When this spec converts to a plan in docs/superpowers/plans/:

  1. Live BigQuery verification. Done 2026-05-07. Outcome locked in Open Question §1 + §1a + §1b.
  2. Shared modelsapp/api/_metadata_models.py with MetadataRequest + TableMetadata. Pure dataclass module. One commit.
  3. KeboolaStorageClient.get_table_info thin wrapper — single function added + unit test mocking _get. One commit.
  4. Combined COLUMNS helperconnectors/bigquery/access.py:fetch_bq_columns_full (single query for column list + partition + cluster). Refactor v2_schema._fetch_bq_schema + _fetch_bq_table_options to call it; no behavior change for /api/v2/schema/{id} consumers. Existing schema-endpoint tests pass unchanged; new test asserts only one BQ job per cache miss (count bigquery_query invocations on the mocked session).

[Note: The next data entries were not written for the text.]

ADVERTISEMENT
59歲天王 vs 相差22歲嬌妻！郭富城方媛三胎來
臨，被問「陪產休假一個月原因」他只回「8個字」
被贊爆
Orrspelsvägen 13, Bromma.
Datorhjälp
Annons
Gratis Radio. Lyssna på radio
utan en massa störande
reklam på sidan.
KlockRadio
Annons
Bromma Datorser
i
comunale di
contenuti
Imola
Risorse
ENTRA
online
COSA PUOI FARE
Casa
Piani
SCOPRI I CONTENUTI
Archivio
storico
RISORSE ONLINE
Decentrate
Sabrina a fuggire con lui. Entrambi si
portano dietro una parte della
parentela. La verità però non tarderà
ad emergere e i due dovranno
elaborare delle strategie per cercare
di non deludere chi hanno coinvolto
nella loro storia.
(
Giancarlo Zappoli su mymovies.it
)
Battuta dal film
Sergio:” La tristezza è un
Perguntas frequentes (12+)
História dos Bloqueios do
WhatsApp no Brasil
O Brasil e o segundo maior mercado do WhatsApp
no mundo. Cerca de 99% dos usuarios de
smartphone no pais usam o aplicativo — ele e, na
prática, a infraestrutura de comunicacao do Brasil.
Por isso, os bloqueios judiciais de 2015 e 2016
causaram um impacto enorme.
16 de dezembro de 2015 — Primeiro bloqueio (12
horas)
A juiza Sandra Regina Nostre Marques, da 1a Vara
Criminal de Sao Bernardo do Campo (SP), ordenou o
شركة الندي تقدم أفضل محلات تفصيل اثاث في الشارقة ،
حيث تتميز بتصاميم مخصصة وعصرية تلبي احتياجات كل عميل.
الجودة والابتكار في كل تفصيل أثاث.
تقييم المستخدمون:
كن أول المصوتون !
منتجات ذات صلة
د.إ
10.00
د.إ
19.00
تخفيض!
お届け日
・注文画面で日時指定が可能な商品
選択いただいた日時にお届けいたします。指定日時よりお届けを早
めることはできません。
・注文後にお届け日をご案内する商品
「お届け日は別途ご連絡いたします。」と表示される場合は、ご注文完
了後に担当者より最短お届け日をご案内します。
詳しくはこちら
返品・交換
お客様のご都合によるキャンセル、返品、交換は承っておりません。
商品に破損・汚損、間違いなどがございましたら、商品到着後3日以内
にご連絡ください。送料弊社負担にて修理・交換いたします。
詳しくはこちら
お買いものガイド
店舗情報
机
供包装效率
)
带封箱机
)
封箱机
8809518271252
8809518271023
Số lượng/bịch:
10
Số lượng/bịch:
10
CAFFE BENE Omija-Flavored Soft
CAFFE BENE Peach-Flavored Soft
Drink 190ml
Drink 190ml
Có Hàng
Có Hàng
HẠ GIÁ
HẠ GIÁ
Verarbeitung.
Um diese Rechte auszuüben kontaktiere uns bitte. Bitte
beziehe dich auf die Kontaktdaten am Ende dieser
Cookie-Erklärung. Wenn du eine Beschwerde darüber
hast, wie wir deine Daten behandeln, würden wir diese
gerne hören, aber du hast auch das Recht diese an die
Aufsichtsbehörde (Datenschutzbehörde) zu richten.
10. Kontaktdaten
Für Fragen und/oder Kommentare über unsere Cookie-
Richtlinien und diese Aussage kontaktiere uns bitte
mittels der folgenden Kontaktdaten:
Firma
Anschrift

  5. build_schema RBAC/cache split — extract build_schema_uncached(conn, table_id, *, bq) containing the BQ work + cache write. build_schema(...) keeps the RBAC + cache-check at the top, then delegates. Existing endpoint behavior unchanged; new entry point is what warmup will call.
  6. Provider scaffold + dispatcherapp/api/v2_catalog.py:_metadata_provider_for + _build_metadata_request. Stub providers in connectors/<source>/metadata.py returning None. Tests verify dispatch + identifier rejection + unknown-source fall-through.
  7. Keboola provider — real connectors/keboola/metadata.py:fetch using KeboolaStorageClient.get_table_info + KeboolaClient(token=None, url=None) env-fallback. Tests cover happy / unconfigured / StorageApiError.
  8. BQ provider — real connectors/bigquery/metadata.py:fetch using fetch_bq_columns_full (step 3) for partition/cluster + _fetch_via_table_storage / _fetch_via_legacy_tables for rows+size + _resolve_bq_location. Tests cover the 5 cases from Test plan (happy / sentinel / VIEW / region-typo / both-paths-fail).
  9. v2_catalog wiring_size_hint_for_row rename, dispatch on query_mode='remote', response shape extension, 15-min _metadata_cache. Tests verify catalog response includes the new fields; cache hit/miss behavior; provider not dispatched for non-remote rows.
  10. Unified cache invalidationv2_catalog.invalidate_for_table helper that flushes all four caches and schedules a single-row re-warm. Wired into admin.py:register_table / update_table / unregister_table. Tests verify all flushes + that the re-warm task is scheduled.
  11. Cache warmup frameworkapp/api/cache_warmup.py with WarmupRunState / WarmupRowState / _warm_catalog_caches_bg / _warm_one. The three /api/admin/cache-warmup/{status,run,stream} endpoints. SSE generator. Tests cover startup hook, bounded concurrency, failure isolation, idempotent /run, registry-change rewarm.
  12. app/main.py startup hook — register warm_catalog_caches event handler. Test verifies readiness is not blocked + warmup runs to completion in background. Honors AGNES_SKIP_CACHE_WARMUP=1.
  13. CLI post-register hintcli/commands/admin.py:register_table adds the third hint when query_mode=remote. CLI test asserts the line appears.
  14. docs/admin/query-modes.md — written end-to-end per the doc outline. Cross-references checked (RBAC.md, instance.yaml.example, BQ skill).
  15. Admin UI integrationadmin_tables.html cache toolbar <section>, per-row col-status badge, EventSource wiring + polling fallback, ? icon on query_mode field. Smoke test asserts the markup is present.
  16. CHANGELOG + version bump## [0.46.0] — YYYY-MM-DD. Sections: Added (catalog response fields, /api/admin/cache-warmup/*, automatic startup warmup, admin UI cache panel, query-modes doc), Changed (cache-invalidation on register/update/unregister; BQ schema endpoint now does 1 BQ job per cache miss instead of 2), Internal. Bump pyproject.toml to 0.46.0. Minor — new public catalog fields, new admin endpoints, new doc page.

Each step lands as one commit on the same branch. Reviewer can stop at any boundary if scope drifts. Steps 1-2 are pure scaffolding; steps 3-4 are independent refactors that ship value on their own (50% BQ-job reduction); steps 5-9 are the metadata feature core; steps 10-11 are warmup infrastructure; step 14 is the operator-visible UI surface.